The original Broadway production officially opened May 8, 1951, and played 472 performances at the 48th Street Theatre before closing June 21, 1952. The cast featured John Ericson as Sefton and Mark Roberts as Dunbar. The 1953 film, directed by Billy Wilder, cast William Holden as Seftonand Don Taylor as Lt. Dunbar with Otto Preminger as Col. Von Scherbach.

Stalag 17 would mark the Broadway bow for Lee.

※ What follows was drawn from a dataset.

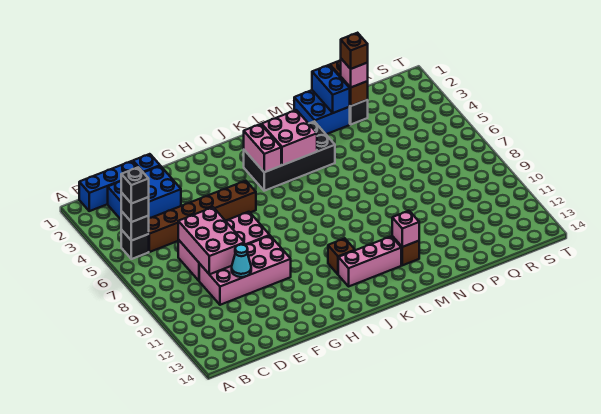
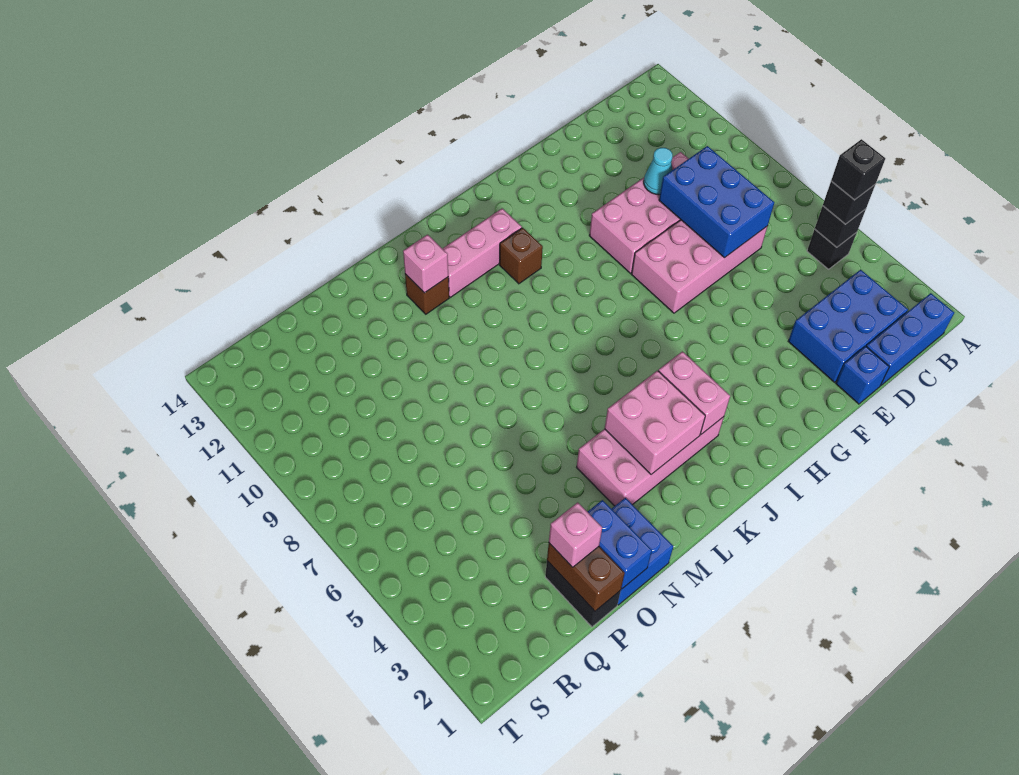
brown 1x6 brick [149,181,256,252] -> none
pink 2x3 brick [178,207,244,275] -> blue 2x3 brick [659,146,774,258]
black 2x4 brick [244,121,335,191] -> pink 2x4 brick [577,417,724,506]
brown 1x1 brick [341,33,368,69] -> none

Michael Abbott, according to the New York Times, will produce the Broadway revival. Abbott was a 21-year-old producer when Stalag 17 made its premiere at Off-Broadway's Lambs Club before transferring to Broadway. Abbott told the Times that for the upcoming production he wants "something a little more exciting. . . I don't want anyone to say it's a revival. It's really not a revival, it's a new production."Director Lee added, "I just don't want to do the old okey-doke thing, dust off some old piece and make a revival. If I'm going to make this venture, this debut to the stage, I have to try to come up with some things that are going to make it interesting for me."Both Abbott and Lee would like a multiracial cast and more authentic interactions among the prisoners.


From Invisible Woman: Interesting. I can't imagine how this is going to turn out, but at least someone's taking chances. Btw, "Hogan's Heroes" was based on Stalag 17.

2 comments:

Anonymous said...

Oh my, Spike Lee and Broadway. Some how I am not anxious to see how this one turns out.


I appreciate Spike Lee's talent, but his personal politics always seem to ruin the movie for me. I loved Do The Right Thing, School Daze, and Jungle Fever, but it stopped there.

I use to think it was brilliant and refreshing, now I just think he doesn't know how to resolve a plot, because all of the endings suck.

Invisible Woman said...

How true, how true. That's one reason why I used to think his writing was weak (remember Bamboozled? wow) but I think he does well when directing someone else's screenplays.